Work request A |
Can you quote the description of the RMAFKernel program in full, word for word?

This is an implementation in Java of the kernelization algorithm described in "Cyclic generators and an improved linear kernel for the rooted subtree prune and regraft distance" by Kelk, Linz and Meuwese, Information Processing Letters, Volume 180, February 2023, 106336. https://doi.org/10.1016/j.ipl.2022.106336

It is a kernelization algorithm for the rooted maximum agreement forest (rMAF) problem on two rooted binary trees on the same set of taxa X.

It applies the reduction rules described in the article (subtree, chain, 3-2) to exhaustion.

COMPILATION

To compile it you need javacc (the Java compiler-compiler) and javac.

javacc RMAFKernel.jj

javac RMAFKernel.java

I have also made an executable JAR file RMAFKernel.jar available, should you not wish to compile from source.

EXECUTION

You simply feed a file consisting of two lines into the standard input. On each line there is a one rooted binary phylogenetic tree, in the usual Newick format.

There is an optional switch "--verbose" which gives you slightly more detailed information about which reduction rule is executing and when.

Whether you use the --verbose switch or not, the output consists of lines that begin with "//" (which is auxiliary information) followed by the last three lines, without a prepended "//", which consist of:

  1. the first reduced tree
  2. the second reduced tree
  3. the parameter adjustment k. This is the number of 3-2 reductions that were executed: each such execution reduces the size of the optimum by exactly 1. Hence, after solving the reduced trees, you should add k back to it to get the optimum for the original pair of trees.

Here is an example execution, where example.tree is the pair of trees with 350 taxa from the Github repository.

java -jar RMAFKernel.jar < example.tree > example.out

For more verbose output:

java -jar RMAFKernel.jar --verbose < example.tree > example.outverbose

You will see that the reduced trees have 47 taxa, and that the parameter has been adjusted by 21. So adding 21 to the optimum solution for the 47-taxa trees, gives you the optimum for the original pair of trees.

Work request B |
Could you print the rows word for word from their start through the line that contains "en una especie única en el mundo.", leaving out the pictures?

Study material |
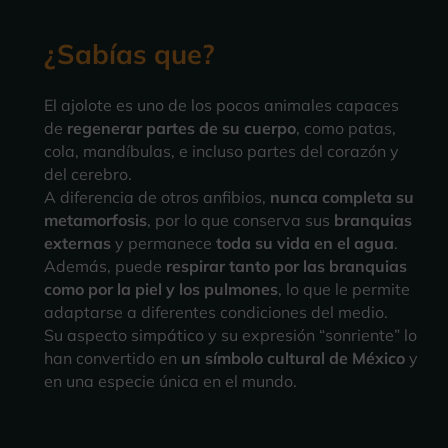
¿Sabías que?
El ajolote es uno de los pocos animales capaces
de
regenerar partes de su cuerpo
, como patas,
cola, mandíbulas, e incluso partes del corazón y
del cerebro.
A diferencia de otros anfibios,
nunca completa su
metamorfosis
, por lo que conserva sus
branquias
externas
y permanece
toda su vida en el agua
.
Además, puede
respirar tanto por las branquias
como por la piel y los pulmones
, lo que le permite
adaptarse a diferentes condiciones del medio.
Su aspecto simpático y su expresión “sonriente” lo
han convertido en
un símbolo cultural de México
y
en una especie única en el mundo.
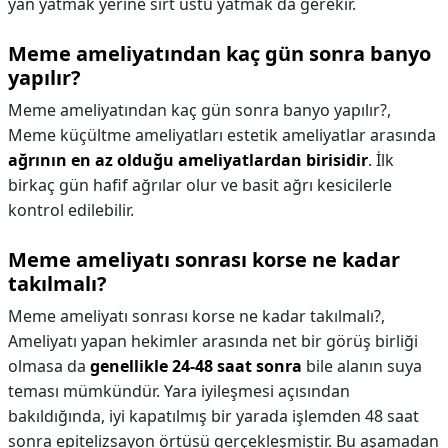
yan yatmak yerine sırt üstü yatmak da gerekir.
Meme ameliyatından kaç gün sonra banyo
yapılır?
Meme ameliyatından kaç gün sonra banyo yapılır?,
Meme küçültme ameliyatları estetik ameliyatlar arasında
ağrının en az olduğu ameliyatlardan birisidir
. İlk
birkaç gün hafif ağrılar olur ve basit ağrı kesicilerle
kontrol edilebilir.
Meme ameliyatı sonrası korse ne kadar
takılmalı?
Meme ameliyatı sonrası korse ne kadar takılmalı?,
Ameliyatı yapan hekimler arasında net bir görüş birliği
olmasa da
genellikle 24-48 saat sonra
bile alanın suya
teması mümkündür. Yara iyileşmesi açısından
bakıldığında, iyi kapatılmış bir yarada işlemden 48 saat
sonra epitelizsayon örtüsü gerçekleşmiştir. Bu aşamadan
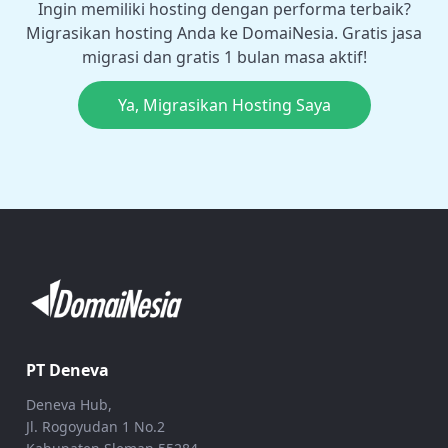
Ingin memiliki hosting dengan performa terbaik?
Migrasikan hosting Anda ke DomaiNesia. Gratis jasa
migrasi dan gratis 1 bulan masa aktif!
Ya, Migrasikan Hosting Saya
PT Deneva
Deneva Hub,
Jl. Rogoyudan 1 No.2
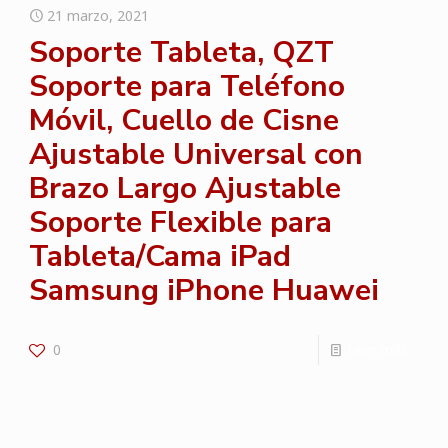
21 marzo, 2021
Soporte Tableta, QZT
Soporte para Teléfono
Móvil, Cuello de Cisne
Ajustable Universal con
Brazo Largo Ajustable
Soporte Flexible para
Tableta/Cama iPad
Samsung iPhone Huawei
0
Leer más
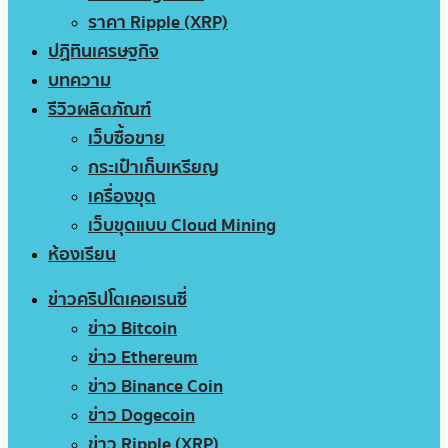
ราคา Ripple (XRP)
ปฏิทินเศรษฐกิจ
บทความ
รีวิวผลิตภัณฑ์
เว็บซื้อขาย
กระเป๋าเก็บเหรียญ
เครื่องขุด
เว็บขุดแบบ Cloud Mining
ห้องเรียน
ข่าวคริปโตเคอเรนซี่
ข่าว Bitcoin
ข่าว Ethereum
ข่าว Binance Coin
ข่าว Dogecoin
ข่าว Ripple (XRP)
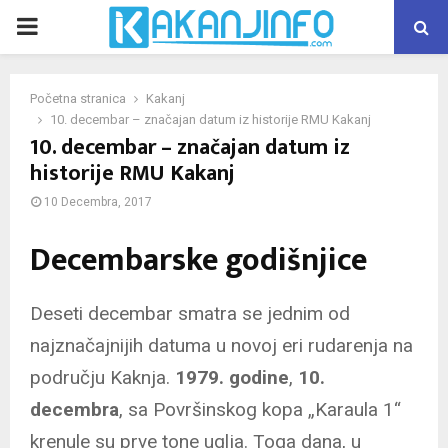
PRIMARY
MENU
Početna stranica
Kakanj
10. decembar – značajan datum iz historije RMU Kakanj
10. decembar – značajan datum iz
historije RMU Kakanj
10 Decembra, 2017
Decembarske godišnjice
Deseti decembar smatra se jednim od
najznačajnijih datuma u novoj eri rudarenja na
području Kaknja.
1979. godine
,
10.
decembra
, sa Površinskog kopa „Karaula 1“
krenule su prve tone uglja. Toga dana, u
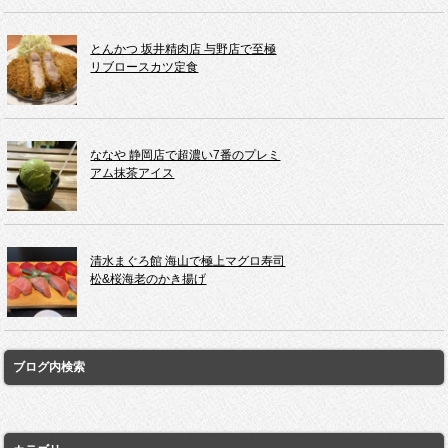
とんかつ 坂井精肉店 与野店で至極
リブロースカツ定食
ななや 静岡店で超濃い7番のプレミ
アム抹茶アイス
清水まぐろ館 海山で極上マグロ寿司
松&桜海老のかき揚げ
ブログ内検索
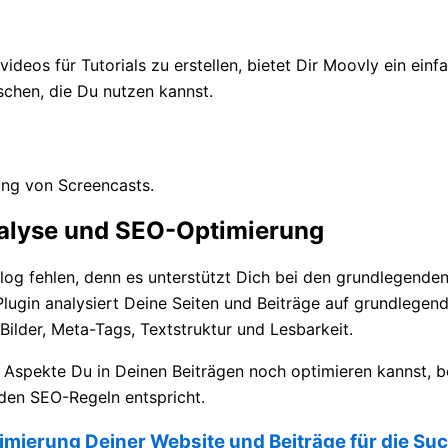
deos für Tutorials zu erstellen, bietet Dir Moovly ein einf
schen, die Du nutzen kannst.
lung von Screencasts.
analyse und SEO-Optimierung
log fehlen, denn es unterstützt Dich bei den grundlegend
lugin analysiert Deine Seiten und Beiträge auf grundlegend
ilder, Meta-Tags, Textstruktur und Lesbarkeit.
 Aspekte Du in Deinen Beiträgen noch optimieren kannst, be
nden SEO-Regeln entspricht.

Written reply A |
This is an implementation in Java of the kernelization algorithm described in "Cyclic generators and an improved linear kernel for the rooted subtree prune and regraft distance" by Kelk, Linz and Meuwese, Information Processing Letters, Volume 180, February 2023, 106336. https://doi.org/10.1016/j.ipl.2022.106336

It is a kernelization algorithm for the rooted maximum agreement forest (rMAF) problem on two rooted binary trees on the same set of taxa X.

It applies the reduction rules described in the article (subtree, chain, 3-2) to exhaustion.

COMPILATION

To compile it you need javacc (the Java compiler-compiler) and javac.

javacc RMAFKernel.jj

javac RMAFKernel.java

I have also made an executable JAR file RMAFKernel.jar available, should you not wish to compile from source.

EXECUTION

You simply feed a file consisting of two lines into the standard input. On each line there is a one rooted binary phylogenetic tree, in the usual Newick format.

There is an optional switch "--verbose" which gives you slightly more detailed information about which reduction rule is executing and when.

Whether you use the --verbose switch or not, the output consists of lines that begin with "//" (which is auxiliary information) followed by the last three lines, without a prepended "//", which consist of:

  1. the first reduced tree
  2. the second reduced tree
  3. the parameter adjustment k. This is the number of 3-2 reductions that were executed: each such execution reduces the size of the optimum by exactly 1. Hence, after solving the reduced trees, you should add k back to it to get the optimum for the original pair of trees.

Here is an example execution, where example.tree is the pair of trees with 350 taxa from the Github repository.

java -jar RMAFKernel.jar < example.tree > example.out

For more verbose output:

java -jar RMAFKernel.jar --verbose < example.tree > example.outverbose

You will see that the reduced trees have 47 taxa, and that the parameter has been adjusted by 21. So adding 21 to the optimum solution for the 47-taxa trees, gives you the optimum for the original pair of trees.

Written reply B |
¿Sabías que?
El ajolote es uno de los pocos animales capaces
de
regenerar partes de su cuerpo
, como patas,
cola, mandíbulas, e incluso partes del corazón y
del cerebro.
A diferencia de otros anfibios,
nunca completa su
metamorfosis
, por lo que conserva sus
branquias
externas
y permanece
toda su vida en el agua
.
Además, puede
respirar tanto por las branquias
como por la piel y los pulmones
, lo que le permite
adaptarse a diferentes condiciones del medio.
Su aspecto simpático y su expresión “sonriente” lo
han convertido en
un símbolo cultural de México
y
en una especie única en el mundo.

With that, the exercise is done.